## [SELECTED TEXT]
+ + + + +
The first assessment addressed reliability. The 24-in. iMac and the default aluminum keyboard that came with it were used, and the software was Psychtoolbox running under MATLAB. For each of five runs, the computer was first rebooted under a nonadministrator account, and only MATLAB was running.
Measures of central tendency, range, and standard deviation for each of five replications using Psychtoolbox running under MATLAB on a 24-in. iMac with an aluminum USB keyboard (top) and for five distributions randomly generated from a normal distribution using MATLAB (bottom) (See the text for details)
Descriptive statistics for each are shown in the bottom half of Table 1. There is little difference between the observed and generated RTs except for the range, which increased from a mean of 13.605 for the observed to a mean of 18.047 for the generated. The means, standard deviations, quartile, and skewness measures are all comparable; if anything, the generated distributions show a slightly wider range and more variability in skewness than the observed distributions.
The bottom panel of Fig. 1 shows the cumulative frequency distribution for all 5,000 measured RTs combined and all 5,000 generated RTs combined. While there are a few minor differences, the observed function approximates the generated function quite closely. The right-most column in Table 1 shows the descriptive statistics for these combined functions. With the exception of the range, the numbers are quite comparable.
This assessment shows that RTs collected on a 24-in. iMac and default aluminum keyboard with MATLAB and Psychtoolbox produce RTs that are, on average, approximately 40 ms too long. However, there are no noticeable differences between different runs, the standard deviation is quite small, and the cumulative frequency distribution is similar to one generated from a normal distribution.
The second assessment compared two different Apple-branded keyboards and also compared Psychtoolbox running under MATLAB and Octave. One set of tests was run using the same keyboard as in Assessment 1 (i.e., the aluminum USB keyboard that was still shipping in 2010); a second set of tests were run using the previous-generation white USB keyboard. In addition, one set of tests ran Psychtoolbox under MATLAB, which is proprietary commercial software, and the second set ran the same Psychtoolbox code under Octave, which is mostly compatible with MATLAB but is freely redistributable under the terms of the GNU General Public License.
Measures of central tendency, range, and standard deviation for RTs measured on two types of keyboards (aluminum or white) and two kinds of software running Psychtoolbox (MATLAB or Octave)
There were no differences observable between running Psychtoolbox code under MATLAB or under Octave, but there was a large difference between the two most recent Apple-branded keyboards, with the older keyboard yielding more accurate RTs.
One advantage of Psychtoolbox is that the presentation of stimuli on a display can be synchronized with the vertical refresh. To the extent that the software is successful, the start of the timer coincides with the actual display, and therefore most of the remaining timing noise may be attributable to issues with the USB keyboard. The third assessment examined accuracy and variability in RTs when the stimuli were shown on an external CRT rather than on the built-in LCD.
+ + + + +
## [RECORDED DATA]
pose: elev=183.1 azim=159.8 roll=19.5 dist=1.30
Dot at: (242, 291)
+ + + + +
## [WRITTEN PROBLEM]
Can you print the section of the reaction-time passage starting at "Descriptive statistics for each" and ending at "the observed distributions."?

## [FULL ANSWER]
Descriptive statistics for each are shown in the bottom half of Table 1. There is little difference between the observed and generated RTs except for the range, which increased from a mean of 13.605 for the observed to a mean of 18.047 for the generated. The means, standard deviations, quartile, and skewness measures are all comparable; if anything, the generated distributions show a slightly wider range and more variability in skewness than the observed distributions.